A poetic foot is a basic repeated sequence of meter composed of two or more accented or unaccented syllables.
Blank verse is unrhyming verse in iambic pentameter lines.
Couplet, a pair of end-rhymed lines of verse that are self-contained in grammatical structure and meaning.
A tercet is a set or group of three lines of verse rhyming together or connected by rhyme with an adjacent tercet.
Elegy is a poem of serious reflection, typically a lament for the dead.
The villanelle is a highly structured poem made up of five tercets followed by a quatrain, with two repeating rhymes and two refrains.
Caesura is a break between words within a metrical foot.

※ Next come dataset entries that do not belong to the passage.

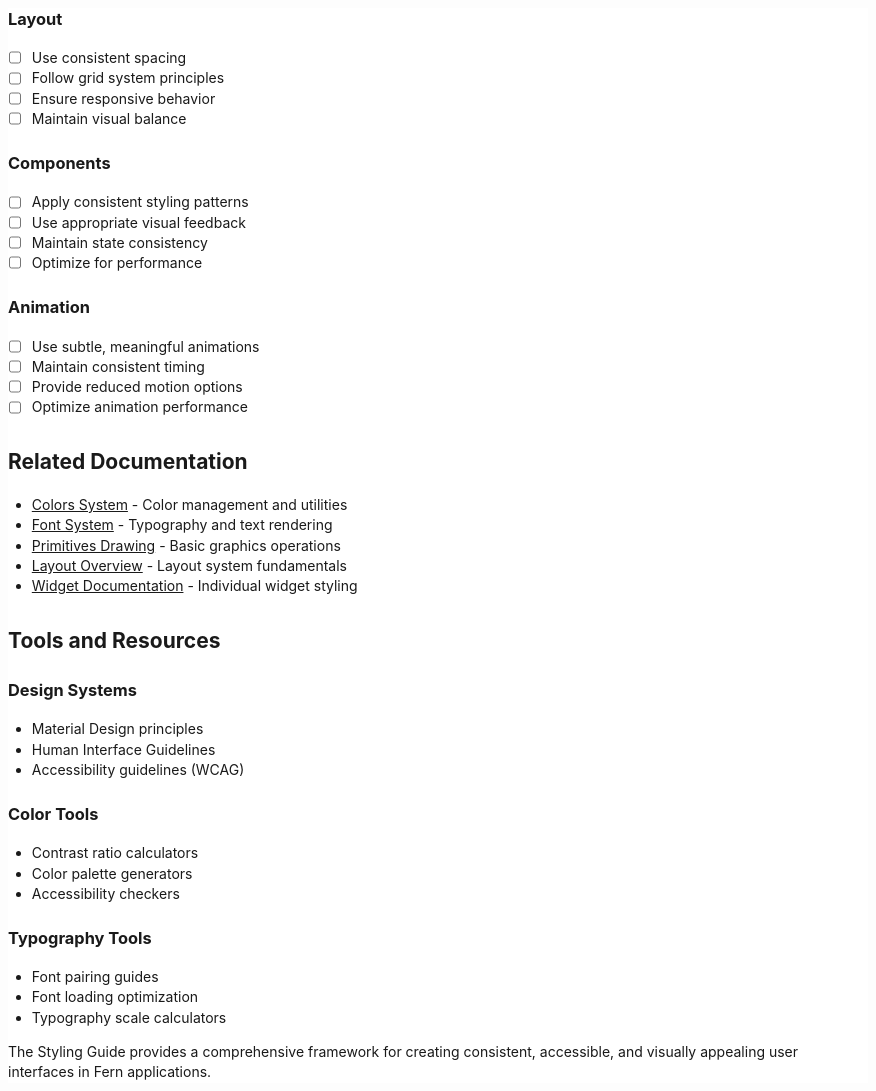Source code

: ### Layout
- [ ] Use consistent spacing
- [ ] Follow grid system principles
- [ ] Ensure responsive behavior
- [ ] Maintain visual balance

### Components
- [ ] Apply consistent styling patterns
- [ ] Use appropriate visual feedback
- [ ] Maintain state consistency
- [ ] Optimize for performance

### Animation
- [ ] Use subtle, meaningful animations
- [ ] Maintain consistent timing
- [ ] Provide reduced motion options
- [ ] Optimize animation performance

## Related Documentation

- [Colors System](colors.md) - Color management and utilities
- [Font System](fonts.md) - Typography and text rendering
- [Primitives Drawing](primitives.md) - Basic graphics operations
- [Layout Overview](../layout/overview.md) - Layout system fundamentals
- [Widget Documentation](../widgets/) - Individual widget styling

## Tools and Resources

### Design Systems
- Material Design principles
- Human Interface Guidelines
- Accessibility guidelines (WCAG)

### Color Tools
- Contrast ratio calculators
- Color palette generators
- Accessibility checkers

### Typography Tools
- Font pairing guides
- Font loading optimization
- Typography scale calculators

The Styling Guide provides a comprehensive framework for creating consistent, accessible, and visually appealing user interfaces in Fern applications.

Traditionally, the sonnet is a fourteen-line poem written in iambic pentameter, employing one of several rhyme schemes, and adhering to a tightly structured thematic organization.
enjambment is incomplete syntax at the end of a line
A tetrameter is a verse of four measures.
End Rhyme is a poem that has lines ending with words that sound the same.
An ode is a type of lyrical stanza. It is an elaborately structured poem praising or glorifying an event or individual, describing nature intellectually as well as emotionally.
Rhythm in poetry can be thought of as the beat or the flow of a poem. It is made up of beat and repetition, so it usually refers to features of sound.
Free verse is an open form of poetry, it does not use consistent meter patterns, rhyme, or any musical pattern.
Half rhyme or imperfect rhyme, sometimes called near-rhyme, lazy rhyme, or slant rhyme, is a type of rhyme formed by words with similar but not identical sounds.
Meter is the basic rhythmic structure of a line within a work of poetry.
Quatrains are four line stanzas of any kind, rhymed, metered, or otherwise.
internal rhyme, or middle rhyme, is rhyme that occurs within a single line of verse, or between internal phrases across multiple lines.
Pentameter is a line of verse consisting of five metrical feet, or of two halves each of two feet and a long syllable.
lyric poetry is a formal type of poetry which expresses personal emotions or feelings, typically spoken in the first person.
A Shakespearean or English sonnet has fourteen lines, consisting of three groups of four lines each, followed by a single rhyming couplet.
A poem's form is its structure: elements like its line lengths and meters, stanza lengths, rhyme schemes (if any) and systems of repetition.
Rhyme is correspondence of sound between words or the endings of words, especially when these are used at the ends of lines of poetry.
Iambic refers to the type of foot used, here the iamb, which in English indicates an unstressed syllable followed by a stressed syllable (as in a-bove).
Petrarchan is denoting a sonnet of the kind used by the Italian poet Petrarch, with an octave rhyming abbaabba, and a sestet typically rhyming cdcdcd or cdecde.